**WRITTEN PROBLEM**
Find each line in the material below that contains the string "trees", and copy those lines unchanged.

:::::

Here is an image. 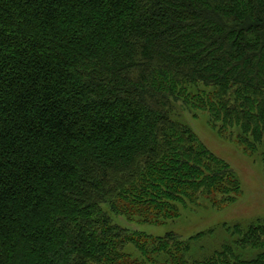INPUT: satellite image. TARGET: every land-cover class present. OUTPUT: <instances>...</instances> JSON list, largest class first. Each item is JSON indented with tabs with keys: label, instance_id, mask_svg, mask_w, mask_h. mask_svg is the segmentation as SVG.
Returning a JSON list of instances; mask_svg holds the SVG:
<instances>
[{
	"label": "trees",
	"instance_id": "obj_1",
	"mask_svg": "<svg viewBox=\"0 0 264 264\" xmlns=\"http://www.w3.org/2000/svg\"><path fill=\"white\" fill-rule=\"evenodd\" d=\"M177 102L264 162V0H0V264H264V221L199 259L115 223L238 189Z\"/></svg>",
	"mask_w": 264,
	"mask_h": 264
},
{
	"label": "rangeland",
	"instance_id": "obj_2",
	"mask_svg": "<svg viewBox=\"0 0 264 264\" xmlns=\"http://www.w3.org/2000/svg\"><path fill=\"white\" fill-rule=\"evenodd\" d=\"M172 117L189 128L210 154L228 165L235 174L238 189L227 195L201 198L195 204L180 205L176 218L165 224L145 223L140 218L125 216L113 218L131 234L160 238L173 232L183 240L204 234L191 247L190 257L199 259L220 250L224 242L233 239L229 229L235 225L247 227L264 221V162L260 152L252 154L246 150L237 140L236 131L223 134L213 128L207 112L177 102ZM259 251L264 252V248L245 253Z\"/></svg>",
	"mask_w": 264,
	"mask_h": 264
}]
</instances>
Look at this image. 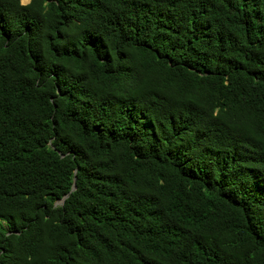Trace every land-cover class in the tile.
I'll use <instances>...</instances> for the list:
<instances>
[{
  "label": "trees",
  "instance_id": "trees-1",
  "mask_svg": "<svg viewBox=\"0 0 264 264\" xmlns=\"http://www.w3.org/2000/svg\"><path fill=\"white\" fill-rule=\"evenodd\" d=\"M22 1L0 264H264V0Z\"/></svg>",
  "mask_w": 264,
  "mask_h": 264
},
{
  "label": "water",
  "instance_id": "water-1",
  "mask_svg": "<svg viewBox=\"0 0 264 264\" xmlns=\"http://www.w3.org/2000/svg\"><path fill=\"white\" fill-rule=\"evenodd\" d=\"M60 155L63 156L62 153H60ZM75 172H76V169H74V173ZM75 178H76V176L74 175V181L72 183V186H71L70 190L67 193H65L59 200H57L55 202V204H58V203L59 204H63L65 199L69 196V194L76 188Z\"/></svg>",
  "mask_w": 264,
  "mask_h": 264
},
{
  "label": "rangeland",
  "instance_id": "rangeland-1",
  "mask_svg": "<svg viewBox=\"0 0 264 264\" xmlns=\"http://www.w3.org/2000/svg\"><path fill=\"white\" fill-rule=\"evenodd\" d=\"M21 3L25 4V3H27V2H24V1L21 0Z\"/></svg>",
  "mask_w": 264,
  "mask_h": 264
}]
</instances>
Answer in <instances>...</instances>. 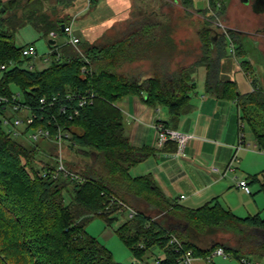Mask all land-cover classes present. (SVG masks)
Wrapping results in <instances>:
<instances>
[{
	"label": "trees",
	"instance_id": "obj_1",
	"mask_svg": "<svg viewBox=\"0 0 264 264\" xmlns=\"http://www.w3.org/2000/svg\"><path fill=\"white\" fill-rule=\"evenodd\" d=\"M54 1L63 8L74 2ZM177 1L185 9L194 7V0ZM46 2L0 0V96L10 98L9 102L0 100V264H122L86 230L94 215H102L109 222L117 220L116 214L127 211L121 202L137 210L132 218L128 213L117 229L140 261L133 264H180L186 249H192L196 257H207L219 246L232 250L239 259L242 250L255 251L262 259L264 238L259 240L257 235L264 232L260 213L240 217L217 200L190 208L167 197L151 174L131 175V168L152 155L155 148L131 143L124 113L117 105L128 95H140L151 106L166 107L172 121H177L192 111L193 74L205 66L206 91L238 102L241 119L251 126L263 151L264 90L252 80L254 89L241 93L235 80L221 75V60L228 55L229 38L234 32L218 33L213 22L207 21L202 54L197 60L176 70L160 68L144 79L117 72L123 59H134L138 54L135 51L149 47L147 43L140 47L141 40L132 36L123 44L82 45L80 41L83 54L69 43H64L63 49L61 44H50L54 49L51 64L31 69L24 66L31 58L23 54L29 43H16L18 29L30 23L48 36L52 31L65 36L62 25L69 24L55 13L44 12ZM201 11L211 21L216 20L223 13L222 0H209L208 8ZM3 64L5 69L1 68ZM86 64L89 70L84 72ZM89 91L96 94L93 103L75 115L79 97L70 99L68 95ZM42 97L47 98L45 103H41ZM16 103L27 106L35 115L34 122L24 126L20 134L5 123V118L12 120L19 114L12 111ZM63 107L67 113H63ZM39 128L48 129L49 138L29 137ZM61 130L69 133L64 141L70 152L86 159L75 164L65 157L67 167L79 174L80 180L56 174L58 149L53 138ZM21 136L28 142L20 140ZM178 147L174 141L163 146L173 151ZM216 230H233L242 236L236 246H202L203 238ZM173 236L181 246L171 242ZM155 248L162 255L153 252Z\"/></svg>",
	"mask_w": 264,
	"mask_h": 264
},
{
	"label": "crops",
	"instance_id": "obj_2",
	"mask_svg": "<svg viewBox=\"0 0 264 264\" xmlns=\"http://www.w3.org/2000/svg\"><path fill=\"white\" fill-rule=\"evenodd\" d=\"M133 2L138 3L143 10L115 20L116 25L108 29L100 42L101 45L111 44L114 41L123 44L126 38L132 36L137 38L138 42L141 40L140 47L147 43L148 49L139 48L137 51L134 49L136 54L138 53L137 57L134 59L127 57L120 62V64L132 63L139 69L141 79L152 76L160 68L176 70L192 64L196 60L194 56L199 58L202 54L203 37L207 21H210L213 22L218 33L234 32V37L230 38L235 45L239 65L249 82V86L239 88V91L251 92L253 90L251 80H255L264 90V0H222L223 13L217 15L214 21L200 12L208 8L209 0L203 8L195 5V0L193 9L183 7L181 19L185 27L187 43H190V37L193 36L197 40L196 46L192 43L189 45L192 49L182 50L185 56L176 66L172 64L178 46L174 34L176 27L173 14L165 9L179 2L129 0V4ZM217 21L225 24L227 31L220 28ZM137 28L143 29L136 32ZM77 36L82 42L81 37L78 34ZM250 43H253V47H250ZM223 60H221V75L224 78L225 68L229 69L230 66L228 64L223 66ZM193 76L197 84L191 98L193 109L177 121H172V116L166 107L151 106L140 95H128L117 102L124 113L125 129L131 143L137 147L155 148L154 153L134 165L130 173L132 176L151 174L167 197L176 199L190 208H198L217 200L240 217L260 213L254 197L252 202L254 205L246 206L233 201V195L237 191L247 197L255 194L253 190L247 193L236 186L238 180L246 179L251 186V183L261 182V177H264V154L259 149L255 133L251 128L253 133L246 142L245 125L249 124L241 119L242 112L235 99L220 98L206 91L205 66H200ZM231 80H235L238 87L240 86V81L236 77ZM159 123L167 124L182 132L193 133L194 137L175 151L158 147L156 126ZM242 124L244 127H241ZM241 133H243L242 138ZM214 165L220 168V172L211 170ZM255 176L257 177L253 182ZM261 185V189L264 190V183ZM240 210H243L242 213ZM258 234H262L259 235L261 236L259 240L262 236L264 238V232ZM206 238L209 239L210 245L219 244L212 243L214 239L212 235H207ZM238 242L231 245L236 246ZM259 260H264V257Z\"/></svg>",
	"mask_w": 264,
	"mask_h": 264
},
{
	"label": "rangeland",
	"instance_id": "obj_3",
	"mask_svg": "<svg viewBox=\"0 0 264 264\" xmlns=\"http://www.w3.org/2000/svg\"><path fill=\"white\" fill-rule=\"evenodd\" d=\"M196 4L200 7H205L207 4V0H195ZM180 4V3H179ZM174 3L173 6L166 7L165 11H168L173 14L174 17V24H175V39L177 41V48L176 53L174 52V56L172 60L173 65L180 64L183 60L184 54H182V50L192 49L189 46L191 43L192 45L196 46V38L190 37V43H187L186 39V32L185 27L182 21V12L183 6L180 4ZM143 10L142 7L136 2L129 4V0H97L96 2H91L90 5L88 4L87 0H74L72 5L63 8V6L58 5L55 3L54 0H47L44 12L55 13L56 16L60 18H64L67 23H73L74 32L76 35L78 34L82 39L83 44L89 45H98L102 44V38L106 35L108 29H112L116 24L114 23L115 20L123 19L128 17L132 12L137 13L138 11ZM22 9H19V14L21 15ZM210 22V21H209ZM128 25H126L127 27ZM122 28V27H121ZM117 31V30H116ZM121 31V29H120ZM64 35H58L55 39L61 44V49L64 47ZM50 37L43 33L42 31H38L32 24L28 23L18 29L16 33V43L18 46H22L25 44H34L38 50V56L36 58H31L24 63V66L30 67L31 65H35L36 69H44L48 67L54 55L52 53V48L49 42ZM231 43V38H229V45ZM250 47H253V43L249 44ZM230 48L227 47V52H229L225 57H223L222 65L226 66L228 64L230 66L229 69L225 68L224 78L226 79H234L237 78L240 81V86L238 89H243L246 85L249 86V82L246 79V75L244 74V70L240 67L238 62V57L236 55H232L230 53ZM197 49L195 48V51ZM194 59L197 60V57L194 56ZM174 66V68H175ZM34 68V69H35ZM264 71V69H263ZM117 72L120 74H124L130 77H141V73L139 69L132 65L130 62H123L119 64L117 67ZM258 75V74H257ZM264 75V72H263ZM262 75V76H263ZM259 76V75H258ZM246 81H244V79ZM262 83V81H261ZM201 85H199L200 87ZM264 86V84H263ZM14 91L18 92V87L16 85H12ZM13 118V117H12ZM11 118V119H12ZM261 118L264 120V113L262 114ZM12 127V125H7ZM249 126V127H248ZM245 125V140L246 142L249 141L250 134L253 133L250 125ZM254 135V134H253ZM20 140L27 141L26 136H21ZM28 142V141H27ZM68 147V143L65 142L64 147V154L65 157L70 159L71 163H80L86 161L83 156L80 154H73L70 152ZM58 149V148H57ZM57 151V150H56ZM264 154V152H262ZM54 162V160L52 161ZM262 183H264V177H261V182H254L251 183V190H253L254 196L247 197L243 193H239L237 191L233 195V201L237 204H245L248 206L254 205L253 197L257 201L259 205L260 215L264 218V190H262ZM237 186V185H236ZM249 198V199H248ZM67 202H69V197L67 196ZM241 213L243 210H240ZM129 210L125 213H118L116 214L117 220L113 222L107 221L102 215H94L86 225V230L89 234L96 237L102 244H104L111 252L113 253L115 261L122 263V264H133V263H140L135 256L131 253L128 246L125 242L119 237L117 233V229L120 227L124 221L128 218ZM215 234H211L214 236L212 243H229L235 244L241 239V234L239 232H234L233 230H216ZM249 235H253L250 231ZM262 235V234H257ZM205 236L203 238L202 244L207 245L210 243L209 239ZM261 236H258V238ZM263 238V236H262ZM251 240L252 238L248 237L247 240ZM260 239V238H259ZM205 243V244H204ZM210 245V244H209ZM157 255H162L158 248L153 250ZM231 256L228 258H224L223 256H211L210 259L208 256L197 257L194 261V264H242L241 260L237 258L232 250L227 251ZM240 258L248 257L252 260H259L261 256L257 252H247L246 250L239 251Z\"/></svg>",
	"mask_w": 264,
	"mask_h": 264
},
{
	"label": "built area",
	"instance_id": "obj_4",
	"mask_svg": "<svg viewBox=\"0 0 264 264\" xmlns=\"http://www.w3.org/2000/svg\"><path fill=\"white\" fill-rule=\"evenodd\" d=\"M88 4L90 5L92 0H87ZM218 20V19H217ZM219 21V20H218ZM218 25L220 28H222L223 30L227 31V26L225 24H223L222 22H218ZM64 32H65V37H64V43H69L71 45H73L74 47H76L77 50H79V52L81 54L82 51L79 48V43H80V38L74 33V28H73V23H69V24H65V28H64ZM58 33H56L55 31H52L49 35L50 39H56L58 37ZM51 44V43H50ZM52 45H59L58 41L56 40V42ZM230 53L233 55H236V48L234 43L231 41L230 45ZM54 49H52L53 51ZM57 51H59V47H57L56 49ZM23 54L27 57L30 58H36L38 56V50L37 47L34 44H28L24 47L23 49ZM60 56V54H59ZM86 59V58H85ZM86 62L89 63V60L86 59ZM1 68L5 69L6 65H2ZM31 69L35 68V65H31L30 66ZM88 69V64L84 65L83 67V71L87 72ZM252 82V80H251ZM254 89V87H253ZM96 96L95 92H91L89 91L88 93H79V95L77 94H70L68 95V98H74V97H79L78 100V105L73 109L74 110V114L77 115L80 112V108L86 106L87 104L93 103L94 97ZM54 99H56V96L54 97ZM0 100L1 101H5V102H9L10 98L7 96H0ZM47 101L46 97H42L41 98V103H45ZM12 111L15 113H19L16 114L12 120L5 118V123L8 125H12V128L14 130V132L16 134H20L21 133V129L24 126H27L28 124H32L35 120V115L32 114L30 112V109L27 106H24L22 104H14L12 107ZM63 113H67V108L63 107L62 108ZM241 127H244V125L242 124ZM157 128V133H158V137H157V141H156V146L158 147H163L168 141H174L176 143H178L179 146H183L185 145L187 142H189L193 137L194 134L193 133H187V132H182L176 128H172L169 127L163 123H159L156 126ZM50 135V131L48 129H44V128H39V130L37 131V133H30L29 137L35 140H39L42 137L45 138H49ZM69 136V133L67 131H60L59 134L53 138V141L55 142V144L57 145L58 148V157H57V169H56V174L57 175H62L64 177H68V178H73V179H81V176L79 174H77L76 172L72 171L71 169H69L66 165L65 162V154H64V147H65V138ZM243 137V133H241V138ZM264 152V150L262 151ZM211 170L214 172H220V168L217 166H212ZM237 186L241 189H244L247 193H251V187L249 184V181L246 179H241L237 181ZM184 197V196H183ZM125 208L127 210H129V217H134L137 214V210L133 207L128 206L127 204L121 202ZM172 243H175L176 245H182L181 241L176 237L173 236ZM211 255V254H210ZM210 255L208 256V258L210 259ZM211 256H224L226 258L230 257L231 255L229 253H227V251L225 250L224 247L219 246L217 248H215L212 251V255ZM197 257L195 256V253L192 249H186L180 258V264H194V261ZM241 263L242 264H264V260H252L248 257H242L240 258Z\"/></svg>",
	"mask_w": 264,
	"mask_h": 264
},
{
	"label": "water",
	"instance_id": "obj_5",
	"mask_svg": "<svg viewBox=\"0 0 264 264\" xmlns=\"http://www.w3.org/2000/svg\"><path fill=\"white\" fill-rule=\"evenodd\" d=\"M64 28H65V24L62 25V29H63V30H64ZM49 42H50L51 44H54V43L56 42V40L52 38V39H49ZM196 85H197V84L194 82V83H193V86L196 87Z\"/></svg>",
	"mask_w": 264,
	"mask_h": 264
}]
</instances>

:::::

**THE REPLY**
	"label": "trees",
  "label": "trees",
  "instance_id": "trees-1",
	"label": "trees",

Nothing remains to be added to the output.